Tal como explicó el vicepresidente del Centro de China para Intercambios Económicos Internacionales, Wei Jianguo, Taiwán “es un importante proveedor mundial de chips” y “consume alrededor de 90 millones de toneladas métricas de arena natural al año, de las cuales un tercio proviene de China continental”. “La arena de cuarzo, un tipo de arena natural, es una materia prima importante para la fabricación”, agregó.
Es que la principal empresa del sector es de orígen taiwanés: la Taiwán Semiconductor Manufacturing Company (TSMC) que en 2020 alcanzó el 24% del mercado de microchips a nivel global y, según algunas estimaciones, superó el 50% en 2021. Entre sus clientes se encuentran multinacionales como Apple e NVIDIA.
TSCM tiene, además, dos grandes plantas en China, en las ciudades de Shanghai y Nanjing. Esta interdependencia económica no se da sólo en el área de los semiconductores. En 2019 la BBC informaba que las empresas taiwanesas ya habían invertido 60.000 millones de dólares en China continental, y hasta un millón de taiwaneses viven allí.
La batalla por la producción de semiconductores -fundamentales para mantener la delantera a nivel tecnológico- está en el centro de la disputa geopolítica entre China y EE.UU. Si bien el gigante asiático viene un poco más atrás en términos de tecnología, ha avanzado considerablemente en producción. Entre 1990 y 2020 se construyeron 32 fábricas en territorio chino, contra 24 en todo el resto del mundo y ninguna en EE.UU.
Frente a esto, Washington acaba de aprobar una inversión estatal de 52.000 millones de dólares para desarrollar la industria nacional de microchips e intentar contrarrestar la dependencia respecto a Beijing.

▸ **Material de consulta**

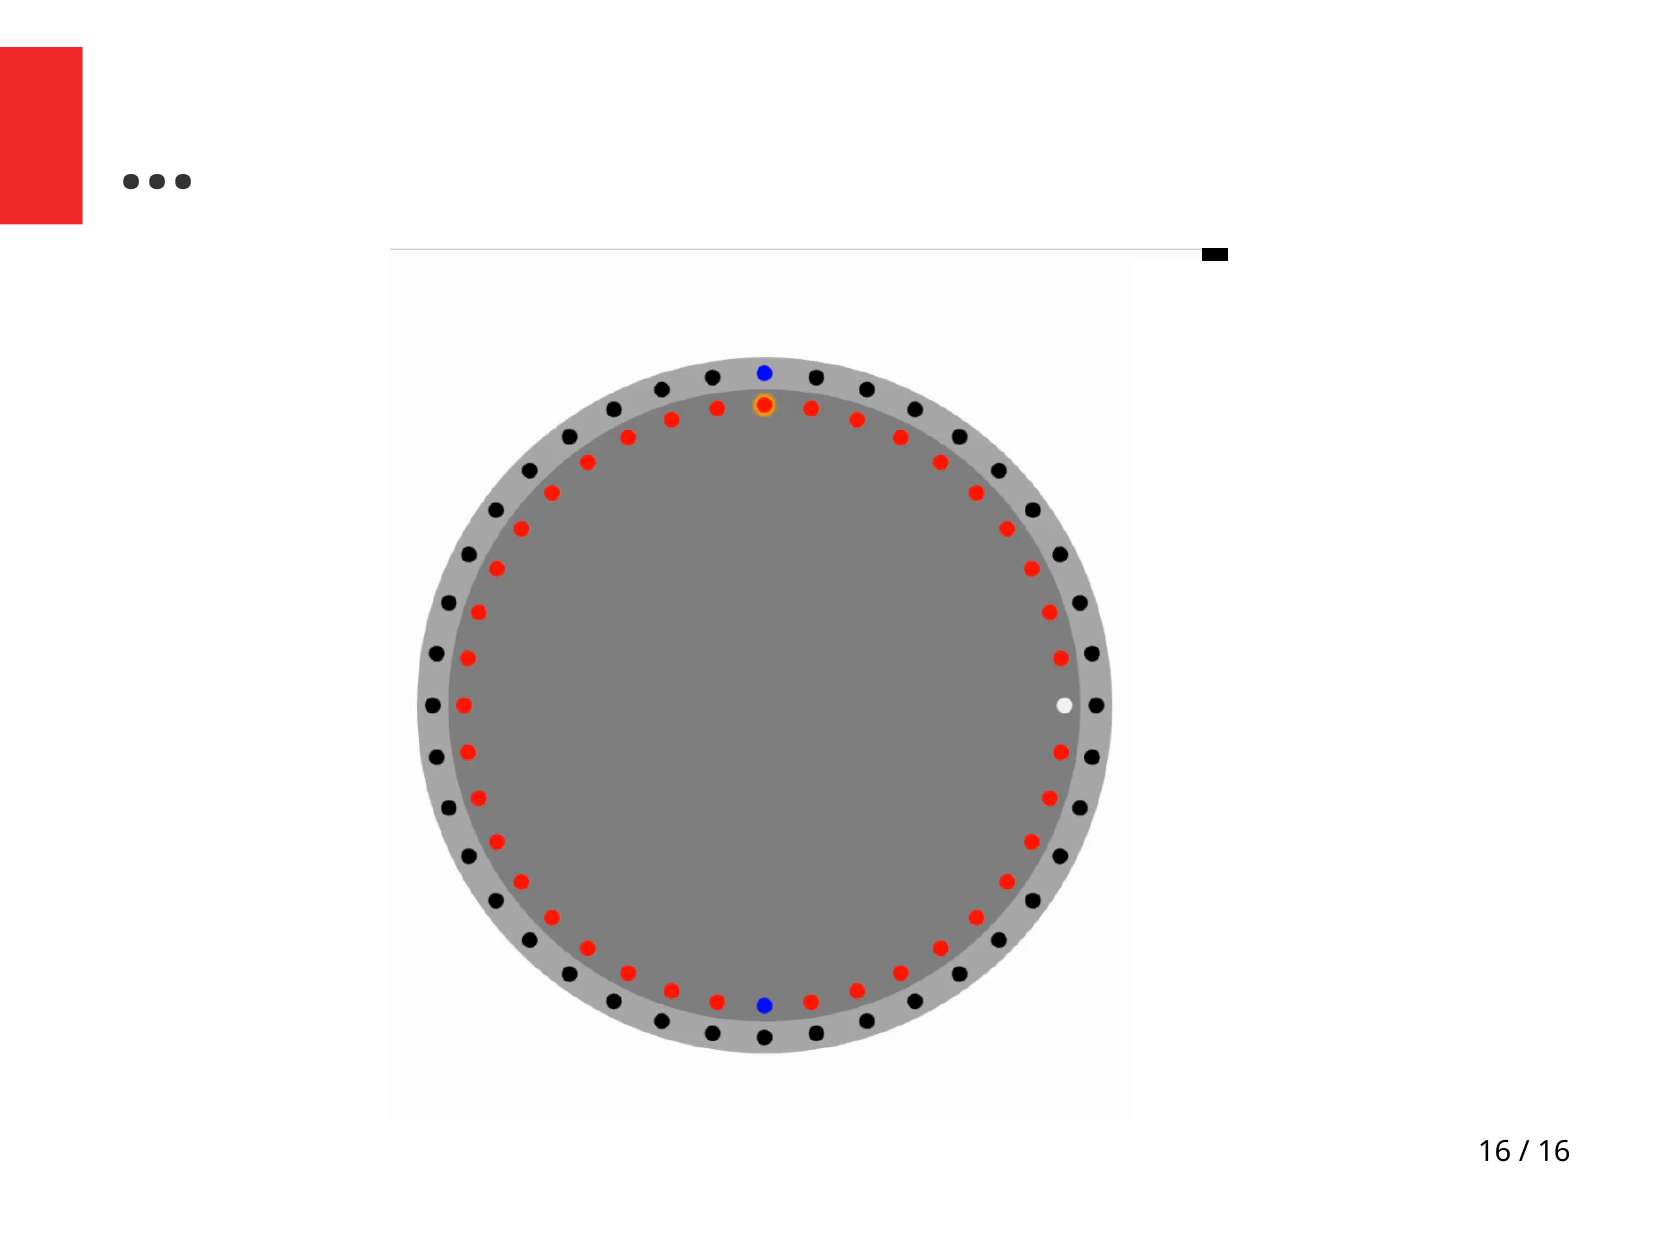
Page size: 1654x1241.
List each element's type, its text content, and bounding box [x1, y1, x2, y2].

title ... [118, 49, 1571, 257]
text_box [295, 224, 1229, 1158]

▸ **Instrucciones**
[a] Reproduce el fragmento del texto sobre los semiconductores que empieza con las palabras que contienen "La batalla por" y termina con "respecto a Beijing.".
[b] Según el texto sobre los semiconductores, ¿de cuánto es la inversión estatal que acaba de aprobar Washington para desarrollar la industria nacional de microchips?
Responde basándote solo en el texto sobre los semiconductores, sin recurrir al listado.

▸ **Respuestas por tarea**
[a]
La batalla por la producción de semiconductores -fundamentales para mantener la delantera a nivel tecnológico- está en el centro de la disputa geopolítica entre China y EE.UU. Si bien el gigante asiático viene un poco más atrás en términos de tecnología, ha avanzado considerablemente en producción. Entre 1990 y 2020 se construyeron 32 fábricas en territorio chino, contra 24 en todo el resto del mundo y ninguna en EE.UU.
Frente a esto, Washington acaba de aprobar una inversión estatal de 52.000 millones de dólares para desarrollar la industria nacional de microchips e intentar contrarrestar la dependencia respecto a Beijing.

[b] 52.000 millones de dólares.